(What you need to do):
For the entries below, the result should be an exact transcription of the lines from the one with "Structures marked on this image (expert" up to and including the one with "Outlined on this", and only those.

(Stored items):
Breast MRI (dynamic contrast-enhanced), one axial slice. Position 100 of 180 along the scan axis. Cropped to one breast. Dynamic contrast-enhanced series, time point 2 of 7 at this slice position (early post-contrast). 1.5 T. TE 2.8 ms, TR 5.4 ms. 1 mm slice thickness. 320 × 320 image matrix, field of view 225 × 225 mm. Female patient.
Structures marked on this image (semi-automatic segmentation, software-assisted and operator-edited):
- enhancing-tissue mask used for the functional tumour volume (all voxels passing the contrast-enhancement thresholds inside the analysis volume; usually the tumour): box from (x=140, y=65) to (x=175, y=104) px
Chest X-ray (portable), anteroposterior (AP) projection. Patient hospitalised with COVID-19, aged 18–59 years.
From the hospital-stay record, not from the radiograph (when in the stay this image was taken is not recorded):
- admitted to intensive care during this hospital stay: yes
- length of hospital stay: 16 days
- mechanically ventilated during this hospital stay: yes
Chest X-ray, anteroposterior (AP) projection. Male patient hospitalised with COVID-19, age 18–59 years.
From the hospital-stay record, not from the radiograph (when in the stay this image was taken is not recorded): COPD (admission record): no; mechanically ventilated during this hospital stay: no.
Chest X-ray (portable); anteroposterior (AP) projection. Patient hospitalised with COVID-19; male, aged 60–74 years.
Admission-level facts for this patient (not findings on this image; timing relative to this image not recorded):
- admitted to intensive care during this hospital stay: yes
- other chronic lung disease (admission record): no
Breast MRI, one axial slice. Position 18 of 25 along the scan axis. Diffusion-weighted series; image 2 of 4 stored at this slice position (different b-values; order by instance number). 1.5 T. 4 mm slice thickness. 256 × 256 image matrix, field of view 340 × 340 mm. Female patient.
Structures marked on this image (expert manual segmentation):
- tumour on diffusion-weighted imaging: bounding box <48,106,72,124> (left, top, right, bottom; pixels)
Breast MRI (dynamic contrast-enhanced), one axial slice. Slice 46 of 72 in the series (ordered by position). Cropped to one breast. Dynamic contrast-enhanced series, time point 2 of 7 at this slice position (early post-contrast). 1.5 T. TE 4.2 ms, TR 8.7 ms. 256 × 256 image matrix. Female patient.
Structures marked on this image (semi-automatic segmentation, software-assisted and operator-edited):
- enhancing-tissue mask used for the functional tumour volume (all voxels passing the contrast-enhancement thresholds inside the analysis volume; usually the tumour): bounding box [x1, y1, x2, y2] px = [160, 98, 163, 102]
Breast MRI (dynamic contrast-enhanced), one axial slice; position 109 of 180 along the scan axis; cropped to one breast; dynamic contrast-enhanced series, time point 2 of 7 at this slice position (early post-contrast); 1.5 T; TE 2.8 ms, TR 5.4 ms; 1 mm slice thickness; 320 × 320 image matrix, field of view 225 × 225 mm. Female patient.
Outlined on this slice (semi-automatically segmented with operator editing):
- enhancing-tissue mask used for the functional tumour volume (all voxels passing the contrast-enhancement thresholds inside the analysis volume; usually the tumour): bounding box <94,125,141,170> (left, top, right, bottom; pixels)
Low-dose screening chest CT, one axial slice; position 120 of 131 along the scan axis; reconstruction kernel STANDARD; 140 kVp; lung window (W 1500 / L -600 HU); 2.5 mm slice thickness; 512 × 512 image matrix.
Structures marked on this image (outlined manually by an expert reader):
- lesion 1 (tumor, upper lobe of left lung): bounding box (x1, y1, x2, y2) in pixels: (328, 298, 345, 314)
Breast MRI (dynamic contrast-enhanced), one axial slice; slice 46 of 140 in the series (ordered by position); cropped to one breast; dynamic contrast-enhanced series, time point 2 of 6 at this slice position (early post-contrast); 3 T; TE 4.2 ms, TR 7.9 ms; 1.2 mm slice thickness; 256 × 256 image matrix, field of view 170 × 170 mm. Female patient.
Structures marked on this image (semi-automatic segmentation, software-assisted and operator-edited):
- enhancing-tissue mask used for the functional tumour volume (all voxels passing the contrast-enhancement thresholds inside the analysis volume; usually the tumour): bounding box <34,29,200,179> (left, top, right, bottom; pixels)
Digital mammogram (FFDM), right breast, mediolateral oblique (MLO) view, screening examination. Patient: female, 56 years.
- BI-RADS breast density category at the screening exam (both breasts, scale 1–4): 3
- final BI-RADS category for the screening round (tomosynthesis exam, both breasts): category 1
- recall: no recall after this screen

(Task solution):
Structures marked on this image (expert manual segmentation):
- tumour on diffusion-weighted imaging: bounding box <48,106,72,124> (left, top, right, bottom; pixels)
Breast MRI (dynamic contrast-enhanced), one axial slice. Slice 46 of 72 in the series (ordered by position). Cropped to one breast. Dynamic contrast-enhanced series, time point 2 of 7 at this slice position (early post-contrast). 1.5 T. TE 4.2 ms, TR 8.7 ms. 256 × 256 image matrix. Female patient.
Structures marked on this image (semi-automatic segmentation, software-assisted and operator-edited):
- enhancing-tissue mask used for the functional tumour volume (all voxels passing the contrast-enhancement thresholds inside the analysis volume; usually the tumour): bounding box [x1, y1, x2, y2] px = [160, 98, 163, 102]
Breast MRI (dynamic contrast-enhanced), one axial slice; position 109 of 180 along the scan axis; cropped to one breast; dynamic contrast-enhanced series, time point 2 of 7 at this slice position (early post-contrast); 1.5 T; TE 2.8 ms, TR 5.4 ms; 1 mm slice thickness; 320 × 320 image matrix, field of view 225 × 225 mm. Female patient.
Outlined on this slice (semi-automatically segmented with operator editing):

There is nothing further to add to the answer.